I will never have another child.
That ship has sailed.
That store has closed.
This uterus is officially out of business.
I don't know that I have ever really thought.....I must have another kid. I did think, briefly and wrongly, that maybe having another baby would right my wrong-trending marriage. Thank God for a moment of clarity there.
But more and more I am trying to think about my next chapter as my daughter gets ready to drive and go to college then on with her life.
I have had three main jobs,  two of them paying,  in my life.
Waitress, Writer, Mom.
The perimeters of one is changing and I can't do anything about it.
Adjusted for inflation of the other two one of them paid significantly better, especially in the last few years when health insurance rates keep going up, unpaid furloughs are required and raises, even matching 401-K contributions, have been non-existent at the same time workloads, required job skills and stress levels at my place of employment have increased.
So I'm trying to refigure the Mom part. (Thus, the blog)
I'm thinking about the rest.
There have been so many signs that God is trying to nudge me and, as always, I am slow to take the hint.
I got up on a recent Sunday and picked up the the paper from my driveway dressed in my non-too-fancy pajamas that didn't match and drove to the home of a long-time subscriber who had been working without success for two weeks to get her newspaper delivered.
It wasn't a long drive. I live in a small town.
But the trip was notable for two things. One, I don't normally go out, sans bra,  in Pjs and Crocs on a winters morn.
Two, I don't generally sob while driving.
I cried most of the way because my heart was breaking. Working for a newspaper is more than a paycheck for me it is a calling. It's what I've wanted to do, more or less, since I was 10. For a restless spirit who loved to write it was kind a dream job. I love all the good and noble parts of it. I am a believer in the power of a story both big and small.
It's also been a lifeline for me. When you tell the story, you are in charge and get to make the world make sense. There were times when I desperately needed the world to make sense.
I learn something every single time even when it is a topic I've covered a lot before.

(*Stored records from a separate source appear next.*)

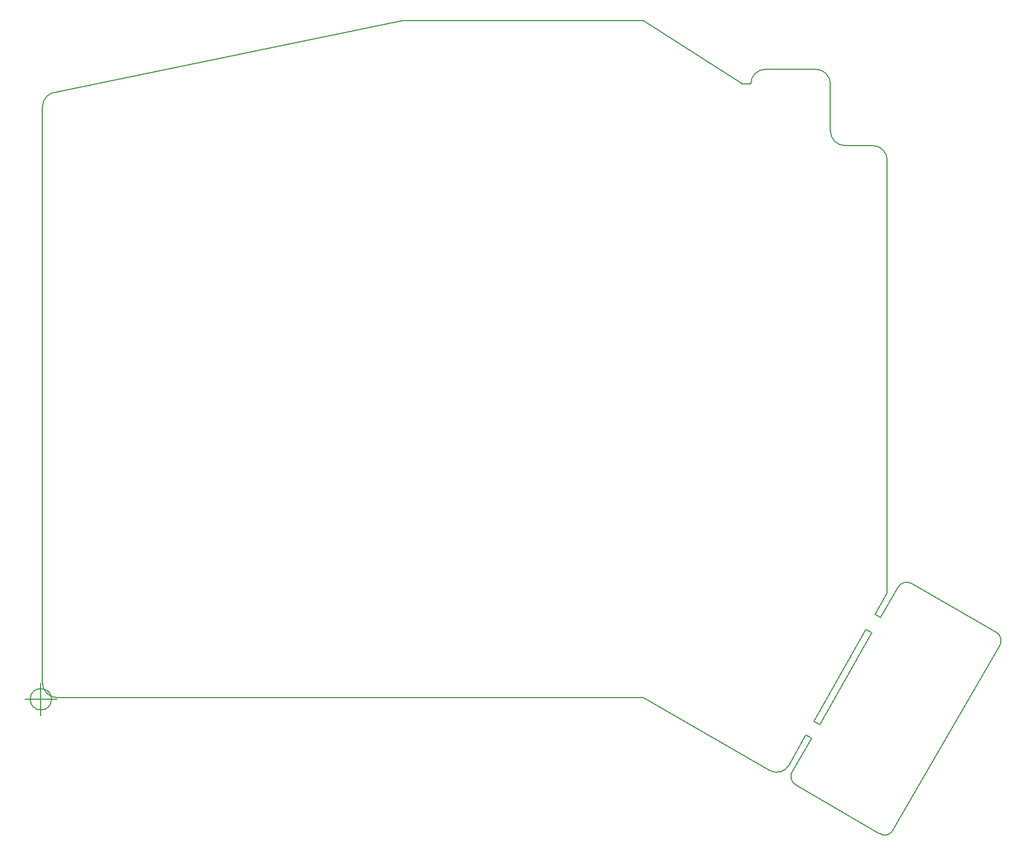
<source format=gm1>
G04 #@! TF.GenerationSoftware,KiCad,Pcbnew,(6.0.0)*
G04 #@! TF.CreationDate,2022-02-07T00:58:47-05:00*
G04 #@! TF.ProjectId,ergodash,6572676f-6461-4736-982e-6b696361645f,2.0*
G04 #@! TF.SameCoordinates,Original*
G04 #@! TF.FileFunction,Profile,NP*
%FSLAX46Y46*%
G04 Gerber Fmt 4.6, Leading zero omitted, Abs format (unit mm)*
G04 Created by KiCad (PCBNEW (6.0.0)) date 2022-02-07 00:58:47*
%MOMM*%
%LPD*%
G01*
G04 APERTURE LIST*
G04 #@! TA.AperFunction,Profile*
%ADD10C,0.150000*%
G04 #@! TD*
G04 APERTURE END LIST*
D10*
X191262000Y-44704000D02*
G75*
G03*
X188976000Y-46990000I0J-2286000D01*
G01*
X210312000Y-58928000D02*
G75*
G03*
X208026000Y-56642000I-2286000J0D01*
G01*
X114808000Y-143002000D02*
X172212000Y-143002000D01*
X198882000Y-146685000D02*
X199771000Y-147193000D01*
X197612000Y-148844000D02*
X198501000Y-149352000D01*
X163576000Y-37084000D02*
X172212000Y-37084000D01*
X172212000Y-37084000D02*
X187706000Y-46990000D01*
X227838000Y-135001000D02*
G75*
G03*
X227457000Y-132842000I-1269998J889000D01*
G01*
X212090000Y-125603000D02*
X209296000Y-130429000D01*
X210312000Y-110236000D02*
X210312000Y-122174000D01*
X201422000Y-46990000D02*
G75*
G03*
X199136000Y-44704000I-2286000J0D01*
G01*
X172212000Y-143002000D02*
X192024000Y-154432000D01*
X209042000Y-164211000D02*
G75*
G03*
X211074000Y-163957000I889000J1143000D01*
G01*
X134620000Y-37084000D02*
X163576000Y-37084000D01*
X195453000Y-154559000D02*
G75*
G03*
X195961000Y-156591000I1270000J-762000D01*
G01*
X210312000Y-126619000D02*
X208407000Y-129921000D01*
X207010000Y-132334000D02*
X207899000Y-132842000D01*
X199771000Y-147193000D02*
X207899000Y-132842000D01*
X201422000Y-46990000D02*
X201422000Y-54356000D01*
X191262000Y-44704000D02*
X199136000Y-44704000D01*
X192024000Y-154432000D02*
G75*
G03*
X194945000Y-153543000I1016000J1905000D01*
G01*
X188976000Y-46990000D02*
X187706000Y-46990000D01*
X80518000Y-48260000D02*
G75*
G03*
X78232000Y-50546000I0J-2286000D01*
G01*
X134620000Y-37084000D02*
X80518000Y-48260000D01*
X210312000Y-58928000D02*
X210312000Y-110236000D01*
X78232000Y-140716000D02*
X78232000Y-50546000D01*
X194945000Y-153543000D02*
X197612000Y-148844000D01*
X201422000Y-54356000D02*
G75*
G03*
X203708000Y-56642000I2286000J0D01*
G01*
X208407000Y-129921000D02*
X209296000Y-130429000D01*
X214249000Y-125222000D02*
X227457000Y-132842000D01*
X214249000Y-125222000D02*
G75*
G03*
X212090000Y-125603000I-889000J-1269998D01*
G01*
X195961000Y-156591000D02*
X209042000Y-164211000D01*
X203708000Y-56642000D02*
X208026000Y-56642000D01*
X78232000Y-140716000D02*
G75*
G03*
X80518000Y-143002000I2286000J0D01*
G01*
X80518000Y-143002000D02*
X114808000Y-143002000D01*
X198501000Y-149352000D02*
X195453000Y-154559000D01*
X210312000Y-122174000D02*
X210312000Y-126619000D01*
X198882000Y-146685000D02*
X207010000Y-132334000D01*
X211074000Y-163957000D02*
X227838000Y-135001000D01*
X79644666Y-143256000D02*
G75*
G03*
X79644666Y-143256000I-1666666J0D01*
G01*
X75478000Y-143256000D02*
X80478000Y-143256000D01*
X77978000Y-140756000D02*
X77978000Y-145756000D01*
M02*

</source>
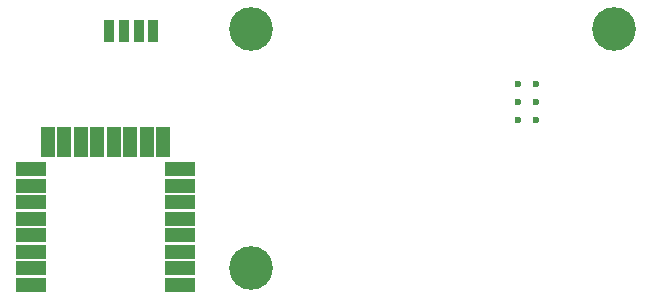
<source format=gbs>
G04*
G04 #@! TF.GenerationSoftware,Altium Limited,Altium Designer,21.4.1 (30)*
G04*
G04 Layer_Color=16711935*
%FSLAX44Y44*%
%MOMM*%
G71*
G04*
G04 #@! TF.SameCoordinates,7645E4BB-BB80-4E5A-ADFE-20588B80AFC1*
G04*
G04*
G04 #@! TF.FilePolarity,Negative*
G04*
G01*
G75*
%ADD61C,3.7000*%
%ADD63C,0.6000*%
%ADD82R,2.6500X1.2000*%
%ADD83R,1.2000X2.6500*%
%ADD84R,0.9000X1.9000*%
D61*
X945700Y497687D02*
D03*
X1253290D02*
D03*
X945700Y294950D02*
D03*
D63*
X1186870Y450610D02*
D03*
X1171870D02*
D03*
Y420610D02*
D03*
X1186870D02*
D03*
Y435610D02*
D03*
X1171870D02*
D03*
D82*
X759850Y280950D02*
D03*
Y294950D02*
D03*
Y308950D02*
D03*
Y322950D02*
D03*
Y336950D02*
D03*
Y350950D02*
D03*
Y364950D02*
D03*
Y378950D02*
D03*
X885750D02*
D03*
Y364950D02*
D03*
Y350950D02*
D03*
Y336950D02*
D03*
Y322950D02*
D03*
Y308950D02*
D03*
Y294950D02*
D03*
Y280950D02*
D03*
D83*
X871800Y401900D02*
D03*
X857800D02*
D03*
X843800D02*
D03*
X829800D02*
D03*
X815800D02*
D03*
X801800D02*
D03*
X787800D02*
D03*
X773800D02*
D03*
D84*
X825750Y495988D02*
D03*
X838250D02*
D03*
X850750D02*
D03*
X863250D02*
D03*
M02*

</source>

I get to invest in people and, most of the time, help someone
I have to wonder if "I will never be able to do this work until I retire"
That is a big one.
I admire women who've gone back to school or started something completely different mid-life.
And I was once a girl who just picked a path and charged towards it. When I was a freelancer I would look at any kind of product with words and think: Someone has to write that, it might as well be me.
She's in there, I guess, but she seems diminished and not quite up for another big bold run.
I am pretty sure I'm not alone in these feelings.
I believe it is called a Mid-Life Crisis
I just know it makes me incredibly sad. A few weeks ago I was at a lunch with a bunch of nice people who all devote their lives to helping others. My daughter was with me. Someone I really respect introduced me as being "a really great reporter".  For the first time ever, I wished she could think of something else nice to say.